__WHAT THE TASK REQUIRES__:
Reproduce without change the part of the material that opens with the line containing "Social Control in Scientology" and closes with the line containing "when the product". Include both of those lines and nothing else.

[Start of Attachment]

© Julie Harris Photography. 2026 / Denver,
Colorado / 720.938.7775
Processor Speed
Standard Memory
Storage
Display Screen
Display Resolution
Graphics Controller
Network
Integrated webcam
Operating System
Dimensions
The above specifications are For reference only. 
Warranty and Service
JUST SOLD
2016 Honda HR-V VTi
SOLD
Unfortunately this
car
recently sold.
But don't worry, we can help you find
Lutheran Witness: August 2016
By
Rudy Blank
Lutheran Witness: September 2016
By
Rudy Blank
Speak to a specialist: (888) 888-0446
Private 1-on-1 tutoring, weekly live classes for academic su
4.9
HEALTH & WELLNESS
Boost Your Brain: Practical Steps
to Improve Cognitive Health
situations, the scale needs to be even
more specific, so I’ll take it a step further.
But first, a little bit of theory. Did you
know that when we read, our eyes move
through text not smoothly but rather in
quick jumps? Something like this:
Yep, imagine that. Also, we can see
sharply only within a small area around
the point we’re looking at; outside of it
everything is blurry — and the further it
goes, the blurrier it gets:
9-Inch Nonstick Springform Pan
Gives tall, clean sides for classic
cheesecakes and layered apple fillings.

[End of Attachment]
[Start of Attachment]

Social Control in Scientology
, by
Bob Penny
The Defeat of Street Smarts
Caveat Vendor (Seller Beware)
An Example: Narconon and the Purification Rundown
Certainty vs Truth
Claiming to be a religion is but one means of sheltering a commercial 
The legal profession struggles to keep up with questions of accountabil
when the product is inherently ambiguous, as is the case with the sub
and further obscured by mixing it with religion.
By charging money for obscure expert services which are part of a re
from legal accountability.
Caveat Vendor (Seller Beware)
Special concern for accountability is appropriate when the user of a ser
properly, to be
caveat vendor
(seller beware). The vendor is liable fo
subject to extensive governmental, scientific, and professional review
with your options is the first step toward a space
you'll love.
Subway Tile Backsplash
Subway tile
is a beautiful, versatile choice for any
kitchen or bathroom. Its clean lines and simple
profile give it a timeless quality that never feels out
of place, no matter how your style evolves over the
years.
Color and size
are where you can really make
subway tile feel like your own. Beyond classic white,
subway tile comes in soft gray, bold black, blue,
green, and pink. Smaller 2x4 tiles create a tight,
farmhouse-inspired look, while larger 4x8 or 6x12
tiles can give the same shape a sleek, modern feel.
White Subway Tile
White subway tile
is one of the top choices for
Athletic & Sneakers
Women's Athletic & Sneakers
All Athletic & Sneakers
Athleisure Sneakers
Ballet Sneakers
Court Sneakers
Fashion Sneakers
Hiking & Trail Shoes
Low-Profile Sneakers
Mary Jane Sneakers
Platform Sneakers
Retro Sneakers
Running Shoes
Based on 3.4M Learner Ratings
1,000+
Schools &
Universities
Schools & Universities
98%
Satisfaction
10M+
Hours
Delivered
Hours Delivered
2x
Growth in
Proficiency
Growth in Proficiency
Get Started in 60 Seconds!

[End of Attachment]

__OUTPUT FOR THIS TASK__:
Social Control in Scientology
, by
Bob Penny
The Defeat of Street Smarts
Caveat Vendor (Seller Beware)
An Example: Narconon and the Purification Rundown
Certainty vs Truth
Claiming to be a religion is but one means of sheltering a commercial 
The legal profession struggles to keep up with questions of accountabil
when the product is inherently ambiguous, as is the case with the sub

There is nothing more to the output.